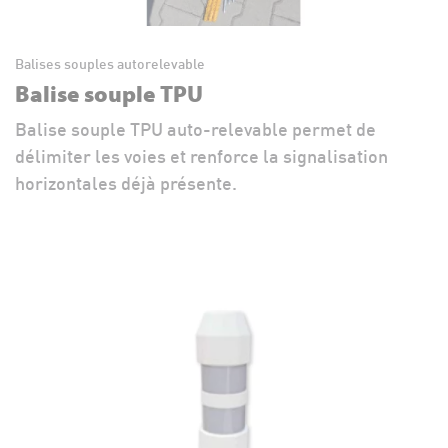
Balises souples autorelevable
Balise souple TPU
Balise souple TPU auto-relevable permet de
délimiter les voies et renforce la signalisation
horizontales déjà présente.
::::::::::
_EXERCISE DIRECTIONS_: Reproduce all entries exactly. Pictures do not belong in the copy.

_ANSWER SPACE_:
Balises souples autorelevable
Balise souple TPU
Balise souple TPU auto-relevable permet de
délimiter les voies et renforce la signalisation
horizontales déjà présente.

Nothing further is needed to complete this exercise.